工作任務:
請列出雲端運算課程說明中「Paper reading」底下所有論文的標題。

提供文本:
開課年級: 大四 研究所 (英語授課 中文輔助)
學分數: 3
課程目標: be familiar with programming platform, tool-kits and algorithms for cloud
computing and data processing
先修科目: None

課程大綱:
1. Introduction of Cloud Computing
2. File System: HDFS, GFS (Google File System)
3. MapReduce: Hadoop
4. Text Retrieval Algorithms
5. Graph Algorithms
6. MapReduce & Database: BigTable, Hive, Pig
7. Google App Engine & Microsoft Azure

指定用書: Data-Intensive Text Processing with MapReduce, Jimmy Lin and Chris Dyer. Morgan & Claypool Publishers, 2010.
參考書籍:
A. 雲端程式設計 入門與應用實務
B. Hadoop: The Definitive Guide, O'Reilly, 2009
C. Paper reading:
1. Jeffrey Dean and Sanjay Ghemawat. (2004) MapReduce: Simplified Data Processing on Large Clusters. Proceedings of the 6th Symposium on Operating System Design and Implementation (OSDI 2004), pages 137-150.
2. Sanjay Ghemawat, Howard Gobioff, and Shun-Tak Leung. (2003) The Google File System. SOSP-03, pages 29-43.
3. Michael Stonebraker, Daniel Abadi, David J. DeWitt, Sam Madden, Erik Paulson, Andrew Pavlo, and Alexander Rasin. (2010) MapReduce and Parallel DBMSs: Friends or Foes? Communications of the ACM, 53(1):64-71.
4. Fay Chang, Jeffrey Dean, Sanjay Ghemawat, Wilson C. Hsieh, Deborah A. Wallach, Michael Burrows, Tushar Chandra, Andrew Fikes, and Robert Gruber. Bigtable: A Distributed Storage System for Structured Data. OSDI 2006, pages 205-218.
5. Christopher Olston, Benjamin Reed, Utkarsh Srivastava, Ravi Kumar, and Andrew Tomkins. Pig Latin: A Not-So-Foreign Language for Data Processing. Proceedings of the 2008 ACM SIGMOD International Conference on Management of Data, pages 1099-1110.

教學方式:
講義授課上機實驗

教學進度:
一周一個講義或實驗

成績考核
Lab & Program Homework: 70%
LAB1: Hadoop: HDFS & HBase
LAB2: MapReduce: Text Processing
LAB3: Google App Engine: Database & Web API
LAB4: Azure: SQL Integration
Final Projects: 20%
Course Participation & Quiz: 10%

資料摘錄:
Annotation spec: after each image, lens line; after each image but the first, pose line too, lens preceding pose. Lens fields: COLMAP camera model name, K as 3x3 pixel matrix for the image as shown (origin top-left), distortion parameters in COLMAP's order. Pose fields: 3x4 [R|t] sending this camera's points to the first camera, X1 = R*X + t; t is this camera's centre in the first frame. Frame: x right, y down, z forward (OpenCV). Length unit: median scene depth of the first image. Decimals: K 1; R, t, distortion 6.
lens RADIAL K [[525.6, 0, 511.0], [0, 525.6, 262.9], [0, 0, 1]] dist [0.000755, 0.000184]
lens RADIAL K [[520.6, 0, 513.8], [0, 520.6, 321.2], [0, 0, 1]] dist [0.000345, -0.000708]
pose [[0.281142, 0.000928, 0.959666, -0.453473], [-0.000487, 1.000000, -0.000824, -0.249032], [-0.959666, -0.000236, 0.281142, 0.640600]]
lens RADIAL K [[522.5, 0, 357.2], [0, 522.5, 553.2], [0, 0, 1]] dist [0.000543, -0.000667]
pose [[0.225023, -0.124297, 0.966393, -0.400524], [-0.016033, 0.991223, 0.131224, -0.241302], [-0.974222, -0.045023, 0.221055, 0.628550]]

任務結果:
1. MapReduce: Simplified Data Processing on Large Clusters
2. The Google File System
3. MapReduce and Parallel DBMSs: Friends or Foes?
4. Bigtable: A Distributed Storage System for Structured Data
5. Pig Latin: A Not-So-Foreign Language for Data Processing